'''

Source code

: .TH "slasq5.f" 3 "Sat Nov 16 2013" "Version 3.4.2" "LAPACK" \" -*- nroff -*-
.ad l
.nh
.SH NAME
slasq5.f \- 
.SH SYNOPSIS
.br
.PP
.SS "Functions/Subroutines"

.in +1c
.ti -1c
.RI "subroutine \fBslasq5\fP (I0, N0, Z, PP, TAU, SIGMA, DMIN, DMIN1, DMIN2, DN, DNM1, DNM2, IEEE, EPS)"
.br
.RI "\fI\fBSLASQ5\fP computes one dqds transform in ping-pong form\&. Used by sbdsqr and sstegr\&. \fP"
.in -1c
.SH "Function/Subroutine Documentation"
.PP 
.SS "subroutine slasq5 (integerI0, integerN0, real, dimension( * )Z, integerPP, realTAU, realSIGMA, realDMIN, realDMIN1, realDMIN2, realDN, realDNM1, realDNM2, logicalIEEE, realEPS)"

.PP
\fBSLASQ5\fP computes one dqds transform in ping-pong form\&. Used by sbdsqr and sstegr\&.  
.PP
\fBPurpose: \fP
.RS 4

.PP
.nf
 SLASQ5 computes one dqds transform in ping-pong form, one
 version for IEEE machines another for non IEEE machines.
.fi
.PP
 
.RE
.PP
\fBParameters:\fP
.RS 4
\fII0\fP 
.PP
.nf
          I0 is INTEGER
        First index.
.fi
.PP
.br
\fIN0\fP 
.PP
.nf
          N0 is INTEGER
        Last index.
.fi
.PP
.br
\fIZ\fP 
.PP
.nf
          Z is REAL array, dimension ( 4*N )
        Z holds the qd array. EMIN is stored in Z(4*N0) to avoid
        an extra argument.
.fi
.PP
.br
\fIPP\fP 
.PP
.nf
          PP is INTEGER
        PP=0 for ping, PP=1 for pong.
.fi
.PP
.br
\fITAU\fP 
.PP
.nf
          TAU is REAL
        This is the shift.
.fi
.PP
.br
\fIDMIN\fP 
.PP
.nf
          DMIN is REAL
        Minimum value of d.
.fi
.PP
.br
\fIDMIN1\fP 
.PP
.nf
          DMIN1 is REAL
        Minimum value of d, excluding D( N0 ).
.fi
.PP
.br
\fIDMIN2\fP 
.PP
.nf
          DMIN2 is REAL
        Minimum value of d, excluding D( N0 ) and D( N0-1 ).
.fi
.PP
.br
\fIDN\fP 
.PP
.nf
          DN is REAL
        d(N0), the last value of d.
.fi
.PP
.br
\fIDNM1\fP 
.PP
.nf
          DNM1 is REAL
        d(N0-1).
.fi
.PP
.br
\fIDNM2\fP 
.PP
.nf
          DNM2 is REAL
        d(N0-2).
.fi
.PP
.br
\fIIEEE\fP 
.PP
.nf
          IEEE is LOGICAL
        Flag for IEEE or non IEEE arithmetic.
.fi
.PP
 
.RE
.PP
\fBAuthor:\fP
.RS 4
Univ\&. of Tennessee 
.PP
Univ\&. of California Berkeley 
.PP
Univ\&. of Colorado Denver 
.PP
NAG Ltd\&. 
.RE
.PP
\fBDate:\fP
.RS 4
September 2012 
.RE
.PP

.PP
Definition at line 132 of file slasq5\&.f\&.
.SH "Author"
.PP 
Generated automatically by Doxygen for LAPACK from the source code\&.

'''

■ HOW TO COMPLETE THIS TASK: The data above should be reproduced in full, word for word.

■ ANSWER FOR THIS EXERCISE:
Source code

: .TH "slasq5.f" 3 "Sat Nov 16 2013" "Version 3.4.2" "LAPACK" \" -*- nroff -*-
.ad l
.nh
.SH NAME
slasq5.f \- 
.SH SYNOPSIS
.br
.PP
.SS "Functions/Subroutines"

.in +1c
.ti -1c
.RI "subroutine \fBslasq5\fP (I0, N0, Z, PP, TAU, SIGMA, DMIN, DMIN1, DMIN2, DN, DNM1, DNM2, IEEE, EPS)"
.br
.RI "\fI\fBSLASQ5\fP computes one dqds transform in ping-pong form\&. Used by sbdsqr and sstegr\&. \fP"
.in -1c
.SH "Function/Subroutine Documentation"
.PP 
.SS "subroutine slasq5 (integerI0, integerN0, real, dimension( * )Z, integerPP, realTAU, realSIGMA, realDMIN, realDMIN1, realDMIN2, realDN, realDNM1, realDNM2, logicalIEEE, realEPS)"

.PP
\fBSLASQ5\fP computes one dqds transform in ping-pong form\&. Used by sbdsqr and sstegr\&.  
.PP
\fBPurpose: \fP
.RS 4

.PP
.nf
 SLASQ5 computes one dqds transform in ping-pong form, one
 version for IEEE machines another for non IEEE machines.
.fi
.PP
 
.RE
.PP
\fBParameters:\fP
.RS 4
\fII0\fP 
.PP
.nf
          I0 is INTEGER
        First index.
.fi
.PP
.br
\fIN0\fP 
.PP
.nf
          N0 is INTEGER
        Last index.
.fi
.PP
.br
\fIZ\fP 
.PP
.nf
          Z is REAL array, dimension ( 4*N )
        Z holds the qd array. EMIN is stored in Z(4*N0) to avoid
        an extra argument.
.fi
.PP
.br
\fIPP\fP 
.PP
.nf
          PP is INTEGER
        PP=0 for ping, PP=1 for pong.
.fi
.PP
.br
\fITAU\fP 
.PP
.nf
          TAU is REAL
        This is the shift.
.fi
.PP
.br
\fIDMIN\fP 
.PP
.nf
          DMIN is REAL
        Minimum value of d.
.fi
.PP
.br
\fIDMIN1\fP 
.PP
.nf
          DMIN1 is REAL
        Minimum value of d, excluding D( N0 ).
.fi
.PP
.br
\fIDMIN2\fP 
.PP
.nf
          DMIN2 is REAL
        Minimum value of d, excluding D( N0 ) and D( N0-1 ).
.fi
.PP
.br
\fIDN\fP 
.PP
.nf
          DN is REAL
        d(N0), the last value of d.
.fi
.PP
.br
\fIDNM1\fP 
.PP
.nf
          DNM1 is REAL
        d(N0-1).
.fi
.PP
.br
\fIDNM2\fP 
.PP
.nf
          DNM2 is REAL
        d(N0-2).
.fi
.PP
.br
\fIIEEE\fP 
.PP
.nf
          IEEE is LOGICAL
        Flag for IEEE or non IEEE arithmetic.
.fi
.PP
 
.RE
.PP
\fBAuthor:\fP
.RS 4
Univ\&. of Tennessee 
.PP
Univ\&. of California Berkeley 
.PP
Univ\&. of Colorado Denver 
.PP
NAG Ltd\&. 
.RE
.PP
\fBDate:\fP
.RS 4
September 2012 
.RE
.PP

.PP
Definition at line 132 of file slasq5\&.f\&.
.SH "Author"
.PP 
Generated automatically by Doxygen for LAPACK from the source code\&.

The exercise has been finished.